In 1940 they were in Cracow (p.1, 3), in 1941 the Czknstochow Ghetto. This report includes details on Gestapo-chief Degenhard, the deportation to Treblinka of the older people (p.2), forced labour and ill-treatment for the remaining thousand by German SS, Ukrainians and Latvians (p.2-3). The authoress escaped together with her husband to “Nutzjuden” working outside the Ghetto, from there to Warsaw. Details forged documents and a job with the German “Ost Energie A.G.“. After several months of living with the family of a Polish army-officer (belonging, then unknown to them, to the Resistance Movement), everybody living in and arriving at the house was arrested and put in irons (p.4). Then, the men were taken to prison (Montelupe) and later back to the Ghetto, where the intellectuals were shot. The authoress whose husband was a doctor, never saw him again (p.4-5).
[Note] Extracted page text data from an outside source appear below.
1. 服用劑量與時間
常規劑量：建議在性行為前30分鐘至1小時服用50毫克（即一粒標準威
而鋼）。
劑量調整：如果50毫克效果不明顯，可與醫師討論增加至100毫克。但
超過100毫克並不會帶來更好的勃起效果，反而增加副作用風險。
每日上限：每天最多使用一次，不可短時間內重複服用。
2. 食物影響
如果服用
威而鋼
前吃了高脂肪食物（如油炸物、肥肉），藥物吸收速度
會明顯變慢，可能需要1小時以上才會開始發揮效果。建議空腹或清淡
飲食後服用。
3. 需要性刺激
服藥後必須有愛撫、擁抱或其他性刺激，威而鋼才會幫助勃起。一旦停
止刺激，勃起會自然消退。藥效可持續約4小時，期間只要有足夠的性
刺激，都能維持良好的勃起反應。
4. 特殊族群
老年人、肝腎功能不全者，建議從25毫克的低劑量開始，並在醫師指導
The women had to spend two months at Helclow after which all prisoners were transported to Auschwitz. Non-Jews helping Jews: an SS-official, like the authoress a grammar-school mistress, and a lady-doctor, interned as a Resistance-member, helped her to get a job with the Commando “Bauleitung“, where she worked for two years for the Chief, Sturmbannführer Bischof who proved to be human and helpful (p.6); their ‘Model Block’shown to Swedish Control Commission, in 1944; another model block was the ‘Experimental Block’ with lady-doctor Brewda, now London, and Dr. Fleck, his wife and child - the only child at Auschwitz - who returned back to Paris (p.6).
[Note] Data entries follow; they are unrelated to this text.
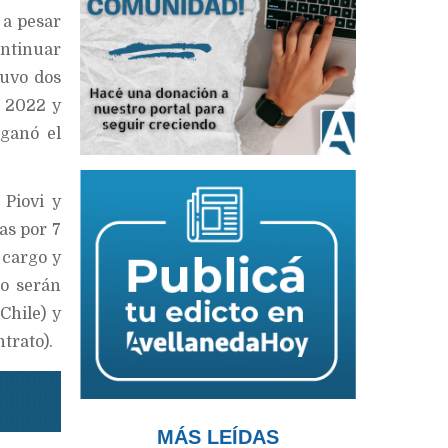
 a pesar
ontinuar
tuvo dos
e 2022 y
 ganó el
Piovi y
as por 7
 cargo y
o serán
Chile) y
trato).
MÁS LEÍDAS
On 17 January 1945 she was evacuated and sent on a two-week death march to the Jiell of Ravensbrück. In February, she was transferred to nearby Malchow labour camp. Liberated on 9 April 1945 (p.6), the march back to Poland.
Since 1946 the author has been working with the Polish embassy in London. She has remarried and had a child; when she was called back to Poland; she left her job and stayed in England.